Opportunities to incorporate N fertilizer below the residue layers in reduced-tillage systems are limited (Mengel et al., 1982). Consequently, the most common application method used in no-tillage systems is broadcasting either solid ammonium nitrate or urea, or spraying urea ammonium nitrate (UAN) solutions on the soil surface immediately before or after planting (Mengel et al., 1982). However, surface application of N fertilizer can result in significant N losses through ammonia volatilization.
Several studies (Eckert, 1987; Fox and Piekielek, 1987; Fox et al., 1986; Maddux et al., 1984; Bandel et al., 1980 and 1984; Mengel et al., 1982) have examined placement methods for no-tillage corn production in the mid-Atlantic region, the Corn Belt and the Great Plains. They reported that similar N application rates of broadcast UAN produced lower yields than either injected or surface-banded UAN. Possible N loss mechanisms noted with broadcast UAN include volatilization and immobilization (Lamond et al., 1991). Much less work has been done on N fertilizer management for grain sorghum in no-tillage systems.
Studies with grain sorghum (Lamond, 1987; Sweeney, 1989) have shown that knifed NPK applications at planting increased grain sorghum yields relative to broadcast applications in high-residue systems. These results for grain sorghum, coupled with those reported for other crops [i.e., corn, barley (Hordeum vulgare L. subsp. vulgare) (Tomar and Soper, 1981; Malhi and Nyborg, 1990), and wheat (Diebert et al., 1985; Rao and Dao, 1992 and 1996)] have consistently shown that surface-band-applied N fertilizer is more efficient than surface broadcast-applied N. However, in the mid-Atlantic region, the majority of crops are grown on sandy coastal plain soils with low organic matter content (generally <20 g kg-1) and sandy to sandy loam surface (Gilliam and Boswell, 1984). Therefore, it is not advisable to band-apply the total amount of fertilizer N needed by the crop at the time of planting, because of the potential for high N leaching and denitrification losses.

---

*Problems to work on*.
**A)** In the nitrogen fertilizer passage, what is the most common way N is applied in no-tillage systems?
**B)** Resume the nitrogen fertilizer passage, writing on from the end of its last sentence.
The items that come next are separate material, unrelated to the nitrogen fertilizer passage.

*Information*.
---

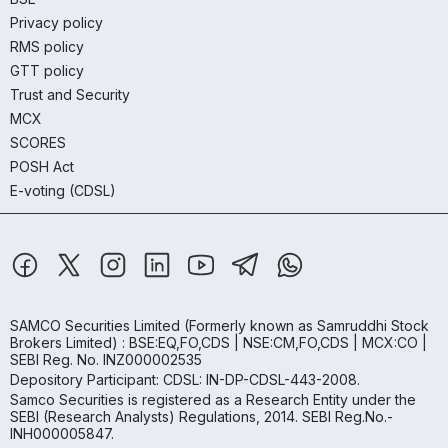
Privacy policy
RMS policy
GTT policy
Trust and Security
MCX
SCORES
POSH Act
E-voting (CDSL)
SAMCO Securities Limited
(Formerly known as Samruddhi Stock
Brokers Limited) : BSE:EQ,FO,CDS | NSE:CM,FO,CDS | MCX:CO |
SEBI Reg. No. INZ000002535
Depository Participant: CDSL: IN-DP-CDSL-443-2008.
Samco Securities is registered as a Research Entity under the
SEBI (Research Analysts) Regulations, 2014. SEBI Reg.No.-
INH000005847.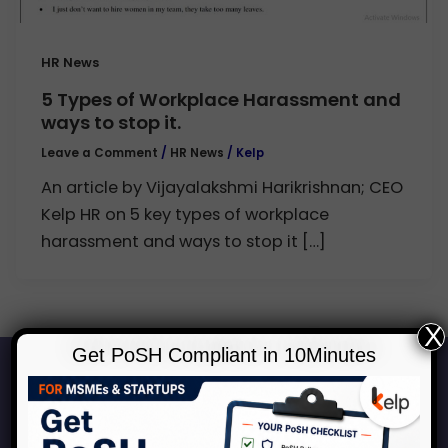
HR News
5 Types of Workplace Harassment and
ways to stop it.
Leave a Comment
/
HR News
/
Kelp
An article by Vijayalakshmi Harikrishnan; CEO
Kelp HR on 5 key types of workplace
harassment and ways to stop it […]
X
Get PoSH Compliant in 10Minutes
Start Your Journey to a Safer
Workplace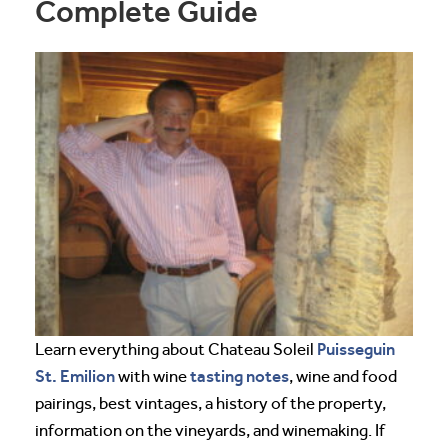
Complete Guide
Puisseguin
Learn everything about Chateau Soleil
St. Emilion
tasting notes
with wine
, wine and food
pairings, best vintages, a history of the property,
information on the vineyards, and winemaking. If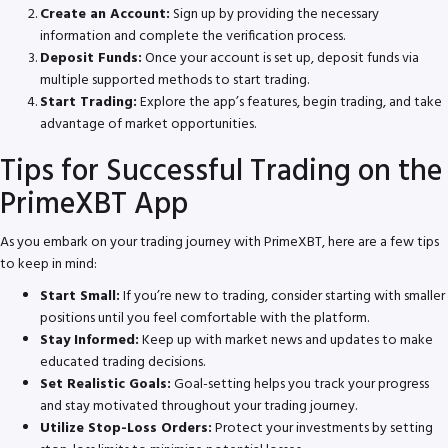
Create an Account:
Sign up by providing the necessary
information and complete the verification process.
Deposit Funds:
Once your account is set up, deposit funds via
multiple supported methods to start trading.
Start Trading:
Explore the app’s features, begin trading, and take
advantage of market opportunities.
Tips for Successful Trading on the
PrimeXBT App
As you embark on your trading journey with PrimeXBT, here are a few tips
to keep in mind:
Start Small:
If you’re new to trading, consider starting with smaller
positions until you feel comfortable with the platform.
Stay Informed:
Keep up with market news and updates to make
educated trading decisions.
Set Realistic Goals:
Goal-setting helps you track your progress
and stay motivated throughout your trading journey.
Utilize Stop-Loss Orders:
Protect your investments by setting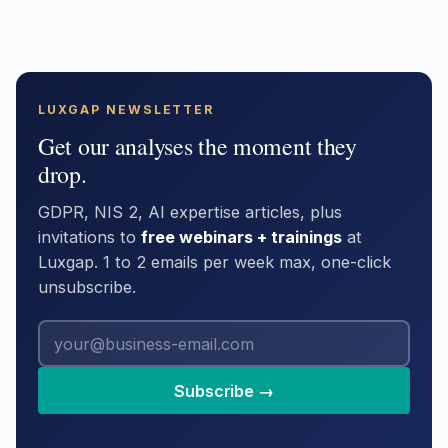
LUXGAP NEWSLETTER
Get our analyses the moment they
drop.
GDPR, NIS 2, AI expertise articles, plus
invitations to
free webinars + trainings
at
Luxgap. 1 to 2 emails per week max, one-click
unsubscribe.
Subscribe →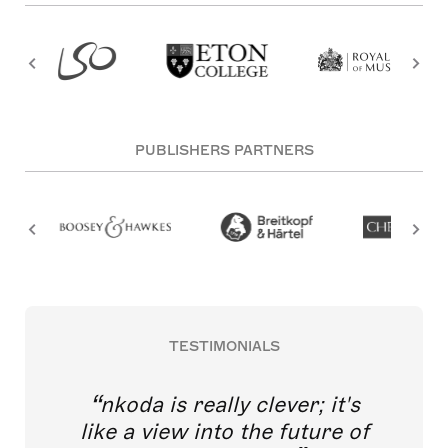
PUBLISHERS PARTNERS
TESTIMONIALS
nkoda is really clever; it's
like a view into the future of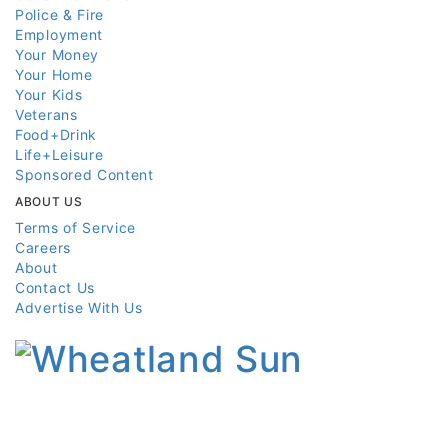
Police & Fire
Employment
Your Money
Your Home
Your Kids
Veterans
Food+Drink
Life+Leisure
Sponsored Content
ABOUT US
Terms of Service
Careers
About
Contact Us
Advertise With Us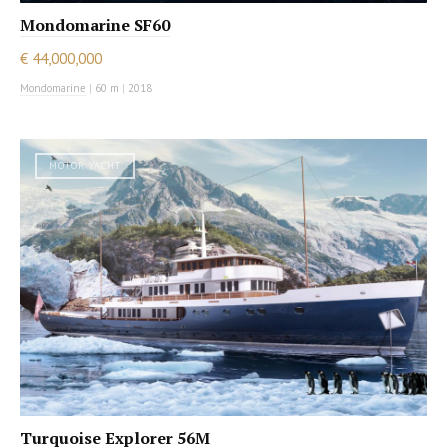
Mondomarine SF60
€ 44,000,000
Mondomarine
|
60 m
|
2018
MOTOR YACHT
Turquoise Explorer 56M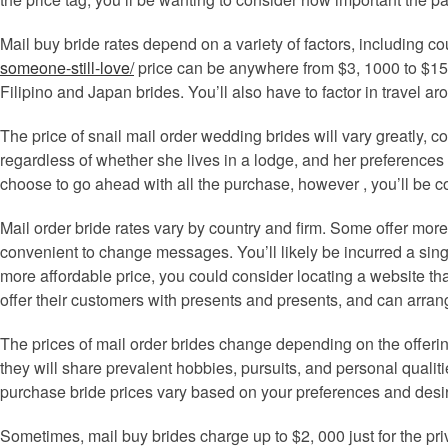
Mail buy bride rates depend on a variety of factors, including 
someone-still-love/
price can be anywhere from $3, 1000 to $15,
Filipino and Japan brides. You’ll also have to factor in travel ar
The price of snail mail order wedding brides will vary greatly, 
regardless of whether she lives in a lodge, and her preferences 
choose to go ahead with all the purchase, however , you’ll be co
Mail order bride rates vary by country and firm. Some offer mo
convenient to change messages. You’ll likely be incurred a single
more affordable price, you could consider locating a website t
offer their customers with presents and presents, and can arrang
The prices of mail order brides change depending on the offeri
they will share prevalent hobbies, pursuits, and personal qualiti
purchase bride prices vary based on your preferences and desires. 
Sometimes, mail buy brides charge up to $2, 000 just for the p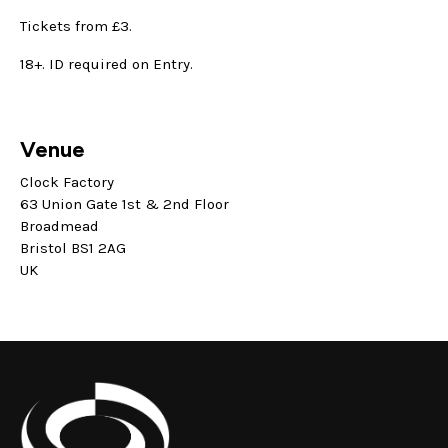
Tickets from £3.
18+. ID required on Entry.
Venue
Clock Factory
63 Union Gate 1st & 2nd Floor
Broadmead
Bristol BS1 2AG
UK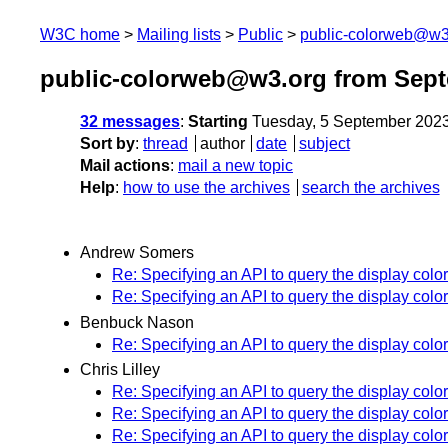
W3C home
Mailing lists
Public
public-colorweb@w3
public-colorweb@w3.org from Sep
32 messages
:
Starting
Tuesday, 5 September 202
Sort by
:
thread
author
date
subject
Mail actions
:
mail a new topic
Help
:
how to use the archives
search the archives
Andrew Somers
Re: Specifying an API to query the display colo
Re: Specifying an API to query the display colo
Benbuck Nason
Re: Specifying an API to query the display colo
Chris Lilley
Re: Specifying an API to query the display colo
Re: Specifying an API to query the display colo
Re: Specifying an API to query the display colo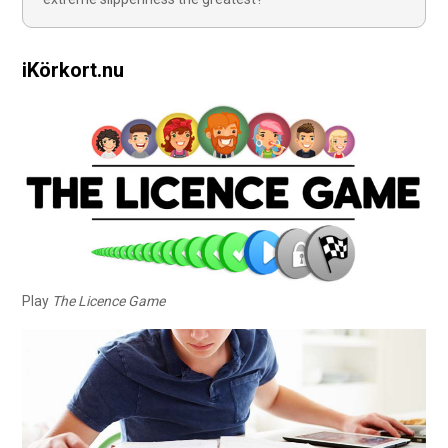
iKörkort.nu
Play
The Licence Game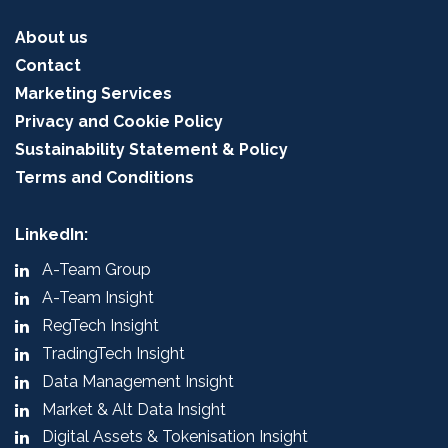
About us
Contact
Marketing Services
Privacy and Cookie Policy
Sustainability Statement & Policy
Terms and Conditions
LinkedIn:
A-Team Group
A-Team Insight
RegTech Insight
TradingTech Insight
Data Management Insight
Market & Alt Data Insight
Digital Assets & Tokenisation Insight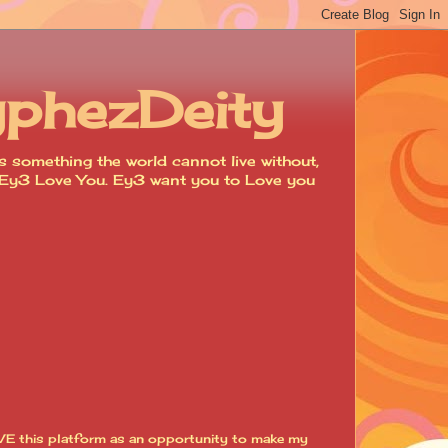
yphezDeity
 something the world cannot live without,
d. Ey3 Love You. Ey3 want you to Love you
VE this platform as an opportunity to make my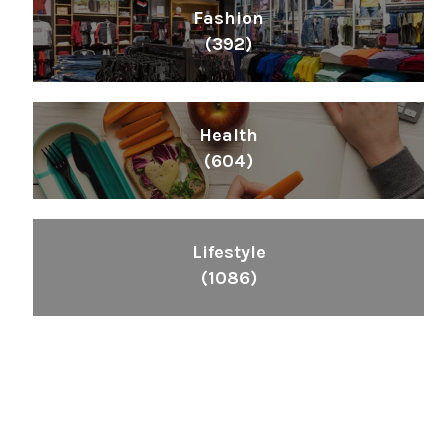
Fashion
(392)
Health
(604)
Lifestyle
(1086)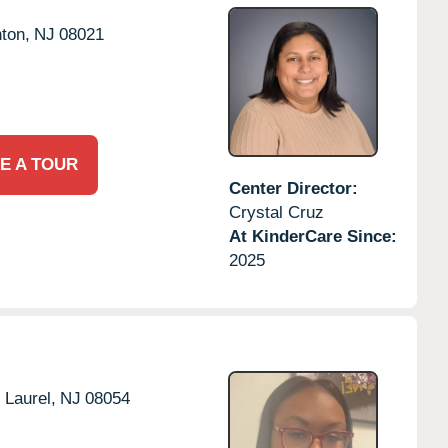
ton,
NJ
08021
E A TOUR
Center Director:
Crystal Cruz
At KinderCare Since:
2025
 Laurel,
NJ
08054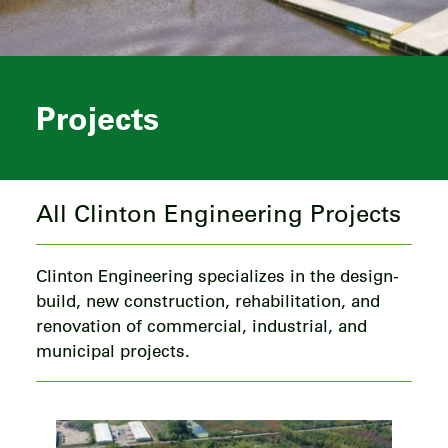
Projects
All Clinton Engineering Projects
Clinton Engineering specializes in the design-
build, new construction, rehabilitation, and
renovation of commercial, industrial, and
municipal projects.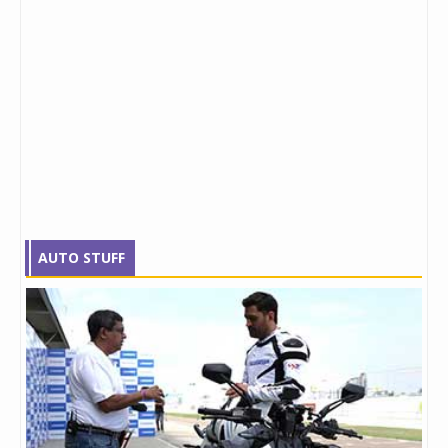
AUTO STUFF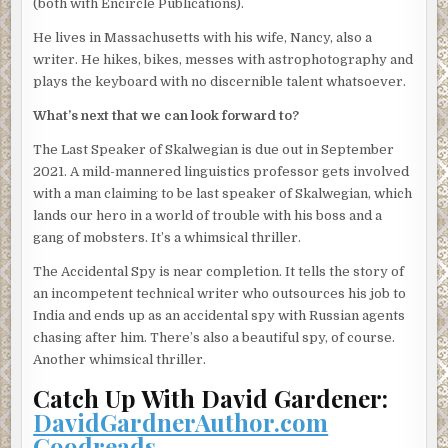
(both with Encircle Publications).
creatures from the planet Ook-239c.
He lives in Massachusetts with his wife, Nancy, also a
I kick off my sneakers, tilt back my chair and put my bare
writer. He hikes, bikes, messes with astrophotography and
feet up on my desk. “What’re you working on today?”
plays the keyboard with no discernible talent whatsoever.
“I’ve got a TV chef who’s gone on a hunger strike, identical
What’s next that we can look forward to?
twin sisters in Chattanooga who’ve been secretly
exchanging husbands for fourteen years, and an eight-
The Last Speaker of Skalwegian is due out in September
year-old boy in Brisbane who can predict the future by
2021. A mild-mannered linguistics professor gets involved
licking truck tires—the usual stuff.” Sherwood takes a gulp
with a man claiming to be last speaker of Skalwegian, which
of coffee, shrugs, sighs. “Do you ever wonder what you’re
lands our hero in a world of trouble with his boss and a
doing with your life?”
gang of mobsters. It’s a whimsical thriller.
“Sometimes. But who doesn’t?”
The Accidental Spy is near completion. It tells the story of
an incompetent technical writer who outsources his job to
Again Sherwood sighs. I’ve never known anyone to sigh so
India and ends up as an accidental spy with Russian agents
often. His wife ran off with a termite inspector a few years
chasing after him. There’s also a beautiful spy, of course.
back, and soon afterward he lost his professorship and his
Another whimsical thriller.
house. Sherwood was put on the earth as an example of
what I don’t want to become.
Catch Up With David Gardener:
DavidGardnerAuthor.com
“You should look for another job,” I say.
Goodreads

---

*Exercise answers*.
**A)** Broadcasting solid ammonium nitrate or urea, or spraying urea ammonium nitrate (UAN) solutions on the soil surface immediately before or after planting.

**B)**
A possible means to increase the fertilizer N efficiency for humid regions is to split-apply the fertilizer N. The sidedress application, N fertilization several weeks after corn emergence, has maximized the efficiency of fertilizer N in most situations (Piekielek and Fox, 1992; Fox et al., 1986; Aldrich, 1984; Olson and Kurtz, 1982). Also, the presence of plants at the time of side-dressing application reduces NH03 volatilization loss by shading and absorption of some of the evolved NH03 (Harper et al., 1983).
The period of rapid growth and nutrient uptake by grain sorghum plants occurs about 35 d after emergence (Vanderlip, 1993) at the eight-leaf growth stage. Sidedress application at this stage is feasible and would be beneficial for the crop. However, the need for N fertilizer application at the time of planting grain sorghum under a no-tillage system should not be ignored. The layer of crop residue on the soil reduces soil temperature (Unger, 1978; Thomas et al., 1973) and may sometimes lower the nutrient availability in the early part of the growing season (Gordon and Whitney, 1995). Application of starter-band fertilizer N within the rooting zone of the young seedlings has been shown to be efficient and beneficial to the crop (Lamond and Whitney, 1991). In a more recent study, Gordon and Whitney (1995) reported an 18% grain yield increase by application of fertilizer N in a starter band. Similar research is lacking in the mid-Atlantic Coastal Plain region.
Our overall objective was to evaluate the influence of multirate N fertilization on dryland grain sorghum production, and to determine the optimum N fertilization rates for maximum economic grain yields. Specific objectives were to: (i) determine the optimum rate of band-placed starter N fertilizer needed in combination with sidedress N applications to achieve maximum economic grain yields; (ii) evaluate whether preplant broadcast N applications are as efficient as band-placed and sidedress N applications used together; and (iii) estimate profit associated with N fertilizer use as a function of starter-band and sidedress N rates.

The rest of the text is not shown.